BRIEF: Print word for word the first line of the records below and every following line through the one containing "registry like"; print nothing else.

SUPPLIED MATERIAL:
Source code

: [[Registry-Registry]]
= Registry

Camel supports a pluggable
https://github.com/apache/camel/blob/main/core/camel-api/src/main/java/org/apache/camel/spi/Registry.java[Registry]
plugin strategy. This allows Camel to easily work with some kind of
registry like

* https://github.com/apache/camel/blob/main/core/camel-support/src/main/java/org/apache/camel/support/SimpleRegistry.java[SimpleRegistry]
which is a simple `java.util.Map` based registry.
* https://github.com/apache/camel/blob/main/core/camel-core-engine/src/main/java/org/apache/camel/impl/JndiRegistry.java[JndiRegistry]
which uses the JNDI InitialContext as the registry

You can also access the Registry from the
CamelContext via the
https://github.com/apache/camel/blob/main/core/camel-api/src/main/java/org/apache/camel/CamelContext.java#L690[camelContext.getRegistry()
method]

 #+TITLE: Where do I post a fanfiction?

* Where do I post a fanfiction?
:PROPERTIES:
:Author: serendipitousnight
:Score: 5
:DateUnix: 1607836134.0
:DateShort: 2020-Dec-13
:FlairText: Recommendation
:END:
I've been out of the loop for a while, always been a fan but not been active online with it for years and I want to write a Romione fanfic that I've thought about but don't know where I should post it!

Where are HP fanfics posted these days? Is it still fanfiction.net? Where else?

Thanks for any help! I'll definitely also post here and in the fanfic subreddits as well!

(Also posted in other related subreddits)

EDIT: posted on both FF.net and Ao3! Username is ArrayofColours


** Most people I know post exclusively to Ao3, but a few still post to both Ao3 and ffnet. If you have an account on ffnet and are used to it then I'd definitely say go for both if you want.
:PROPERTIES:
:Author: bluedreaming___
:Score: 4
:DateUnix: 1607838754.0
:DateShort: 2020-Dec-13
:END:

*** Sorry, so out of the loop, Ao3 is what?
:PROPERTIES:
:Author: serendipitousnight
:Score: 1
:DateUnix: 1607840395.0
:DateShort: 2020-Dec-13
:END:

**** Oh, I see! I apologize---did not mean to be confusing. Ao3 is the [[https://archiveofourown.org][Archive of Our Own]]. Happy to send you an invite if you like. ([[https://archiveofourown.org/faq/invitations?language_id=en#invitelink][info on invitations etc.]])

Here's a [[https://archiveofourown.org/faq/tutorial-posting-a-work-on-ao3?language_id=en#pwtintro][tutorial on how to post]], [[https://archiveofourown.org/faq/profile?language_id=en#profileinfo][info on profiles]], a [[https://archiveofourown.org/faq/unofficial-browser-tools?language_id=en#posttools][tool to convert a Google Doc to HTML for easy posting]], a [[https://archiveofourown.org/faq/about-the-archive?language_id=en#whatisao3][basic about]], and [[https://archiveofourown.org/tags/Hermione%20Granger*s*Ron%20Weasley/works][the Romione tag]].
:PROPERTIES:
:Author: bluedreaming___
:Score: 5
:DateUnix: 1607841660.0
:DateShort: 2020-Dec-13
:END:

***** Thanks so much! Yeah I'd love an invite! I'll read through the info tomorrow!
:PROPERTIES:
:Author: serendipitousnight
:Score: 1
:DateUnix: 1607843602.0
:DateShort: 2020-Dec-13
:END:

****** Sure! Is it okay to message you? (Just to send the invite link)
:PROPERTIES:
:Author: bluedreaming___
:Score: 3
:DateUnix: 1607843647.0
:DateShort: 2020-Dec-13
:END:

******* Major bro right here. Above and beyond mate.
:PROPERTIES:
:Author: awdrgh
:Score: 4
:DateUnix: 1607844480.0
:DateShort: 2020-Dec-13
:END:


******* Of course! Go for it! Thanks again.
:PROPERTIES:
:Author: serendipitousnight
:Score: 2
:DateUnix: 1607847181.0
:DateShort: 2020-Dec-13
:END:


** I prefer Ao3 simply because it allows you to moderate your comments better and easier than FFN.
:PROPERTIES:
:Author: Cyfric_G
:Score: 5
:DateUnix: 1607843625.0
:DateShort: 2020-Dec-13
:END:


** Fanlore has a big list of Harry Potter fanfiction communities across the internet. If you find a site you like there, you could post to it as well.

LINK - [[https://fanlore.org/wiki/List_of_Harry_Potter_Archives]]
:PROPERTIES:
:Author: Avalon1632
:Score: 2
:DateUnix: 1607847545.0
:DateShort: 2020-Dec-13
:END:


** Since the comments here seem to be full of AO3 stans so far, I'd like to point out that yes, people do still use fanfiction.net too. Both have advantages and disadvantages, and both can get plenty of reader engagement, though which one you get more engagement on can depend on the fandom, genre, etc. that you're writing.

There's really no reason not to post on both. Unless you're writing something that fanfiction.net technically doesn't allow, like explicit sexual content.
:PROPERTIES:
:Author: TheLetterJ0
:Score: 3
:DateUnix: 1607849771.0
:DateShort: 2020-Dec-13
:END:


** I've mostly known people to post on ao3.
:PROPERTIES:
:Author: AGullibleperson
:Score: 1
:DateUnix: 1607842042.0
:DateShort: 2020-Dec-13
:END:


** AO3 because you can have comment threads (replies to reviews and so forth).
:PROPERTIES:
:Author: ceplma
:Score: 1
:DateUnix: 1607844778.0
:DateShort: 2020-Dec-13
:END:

EXPECTED ANSWER:
Source code

: [[Registry-Registry]]
= Registry

Camel supports a pluggable
https://github.com/apache/camel/blob/main/core/camel-api/src/main/java/org/apache/camel/spi/Registry.java[Registry]
plugin strategy. This allows Camel to easily work with some kind of
registry like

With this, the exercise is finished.